Growing wheat in New Zealand
The wheat plant is a type of grass which develops over the course of a year, maturing in the summer ready for grain harvesting in late January and February. Some wheats are planted in the autumn and require a period of cold before they will form grain in late spring. Others are planted in the spring and require no cold for normal growth and grain development. In New Zealand about half the total wheat production comes from autumn plantings and half from spring plantings.
Canterbury is the major wheat producing district for both autumn and spring wheats. Autumn or spring planting is determined by climatic factors such as rainfall and environmental factors such as disease. Spring wheats generally have better bread baking qualities than autumn wheats, so end-use is also an important consideration.

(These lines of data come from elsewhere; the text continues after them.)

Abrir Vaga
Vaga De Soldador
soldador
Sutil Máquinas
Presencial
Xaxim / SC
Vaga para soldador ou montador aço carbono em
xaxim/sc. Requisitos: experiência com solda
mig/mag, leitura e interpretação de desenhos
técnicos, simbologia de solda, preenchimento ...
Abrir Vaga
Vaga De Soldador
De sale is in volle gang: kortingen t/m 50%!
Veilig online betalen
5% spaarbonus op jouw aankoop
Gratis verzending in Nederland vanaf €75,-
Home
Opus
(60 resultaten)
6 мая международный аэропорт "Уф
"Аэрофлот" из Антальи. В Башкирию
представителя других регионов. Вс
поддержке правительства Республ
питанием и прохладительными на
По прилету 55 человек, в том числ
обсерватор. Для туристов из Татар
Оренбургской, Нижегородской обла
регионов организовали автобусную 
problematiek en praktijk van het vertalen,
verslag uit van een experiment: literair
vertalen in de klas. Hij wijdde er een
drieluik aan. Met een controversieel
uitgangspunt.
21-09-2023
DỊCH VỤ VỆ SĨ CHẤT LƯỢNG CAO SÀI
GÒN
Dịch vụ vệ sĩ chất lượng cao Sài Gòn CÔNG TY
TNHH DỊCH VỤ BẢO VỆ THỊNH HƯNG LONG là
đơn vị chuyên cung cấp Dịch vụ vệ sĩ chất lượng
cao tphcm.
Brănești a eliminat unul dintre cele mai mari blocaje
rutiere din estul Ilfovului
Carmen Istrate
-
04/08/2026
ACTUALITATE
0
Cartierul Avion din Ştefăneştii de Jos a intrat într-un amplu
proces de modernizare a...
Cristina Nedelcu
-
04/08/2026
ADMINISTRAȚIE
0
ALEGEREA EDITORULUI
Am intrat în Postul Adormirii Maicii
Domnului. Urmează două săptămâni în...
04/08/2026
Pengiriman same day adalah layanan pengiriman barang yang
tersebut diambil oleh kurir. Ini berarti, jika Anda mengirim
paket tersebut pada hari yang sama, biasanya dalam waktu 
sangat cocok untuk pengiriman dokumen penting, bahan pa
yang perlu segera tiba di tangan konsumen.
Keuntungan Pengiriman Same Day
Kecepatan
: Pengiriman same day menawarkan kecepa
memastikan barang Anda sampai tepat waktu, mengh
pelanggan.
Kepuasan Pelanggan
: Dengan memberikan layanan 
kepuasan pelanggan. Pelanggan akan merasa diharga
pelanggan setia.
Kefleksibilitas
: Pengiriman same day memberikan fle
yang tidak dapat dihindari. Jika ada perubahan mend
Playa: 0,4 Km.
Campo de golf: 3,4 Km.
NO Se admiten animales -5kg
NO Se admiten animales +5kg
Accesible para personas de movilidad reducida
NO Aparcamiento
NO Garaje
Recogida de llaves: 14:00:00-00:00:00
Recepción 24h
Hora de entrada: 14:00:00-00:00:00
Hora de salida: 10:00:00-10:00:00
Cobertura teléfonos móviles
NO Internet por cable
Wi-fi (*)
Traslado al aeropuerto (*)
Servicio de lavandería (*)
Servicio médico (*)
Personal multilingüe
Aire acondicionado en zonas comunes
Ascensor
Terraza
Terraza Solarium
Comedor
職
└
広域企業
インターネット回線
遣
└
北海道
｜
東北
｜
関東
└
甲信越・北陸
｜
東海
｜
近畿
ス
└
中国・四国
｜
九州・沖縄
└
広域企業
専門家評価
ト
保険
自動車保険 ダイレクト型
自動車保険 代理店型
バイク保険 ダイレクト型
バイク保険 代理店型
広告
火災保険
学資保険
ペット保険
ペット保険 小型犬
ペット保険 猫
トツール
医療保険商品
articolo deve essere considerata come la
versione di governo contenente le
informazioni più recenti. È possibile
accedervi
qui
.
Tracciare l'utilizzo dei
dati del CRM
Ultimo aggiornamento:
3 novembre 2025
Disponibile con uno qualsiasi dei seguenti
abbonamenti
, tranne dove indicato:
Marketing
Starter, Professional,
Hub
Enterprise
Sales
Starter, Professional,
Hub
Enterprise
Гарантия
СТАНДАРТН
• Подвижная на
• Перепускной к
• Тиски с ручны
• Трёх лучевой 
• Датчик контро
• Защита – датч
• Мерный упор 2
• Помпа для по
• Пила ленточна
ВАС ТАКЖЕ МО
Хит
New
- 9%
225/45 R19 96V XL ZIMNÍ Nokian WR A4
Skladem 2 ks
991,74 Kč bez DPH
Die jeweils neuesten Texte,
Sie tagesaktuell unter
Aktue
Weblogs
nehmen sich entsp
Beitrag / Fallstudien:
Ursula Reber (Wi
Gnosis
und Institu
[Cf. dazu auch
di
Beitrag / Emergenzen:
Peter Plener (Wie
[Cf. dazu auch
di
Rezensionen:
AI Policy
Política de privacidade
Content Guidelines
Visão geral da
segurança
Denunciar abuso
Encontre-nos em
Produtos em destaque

Wheat plants grow several side shoots called tillers from a crown which is just below ground level. Each of these tillers grows a long stem which bears a flowering head at its top. The length of these tillers varies greatly between different wheats, some being extremely short (less than 20cm) while other are extremely tall (over 1m!). Modern wheats are generally 80cm to 1m tall.
The wheat flowers are self-fertilised by the movement of pollen from the male part of the wheat flower (stamen) to the female part (the stigma). Each flowering head fertilises its own flower. Once this has occurred the grain begins to grow and develop.
Starch and protein are stored in the grain and used as an energy source by the new plant. The grain reaches its maximum size a month after fertilisation – this is usually in mid summer. Once the grain is fully developed the wheat plant begins to die and the grain slowly dries out. It is at this stage that harvesting interrupts the growing cycle of the wheat plant, as once the grain is dry enough, the wheat is harvested. The grain is harvested by a machine (called a combine harvester) which cuts the whole plant and separates out the grain. Grain can be stored in bulk bins if the amount of moisture in the grain is kept low.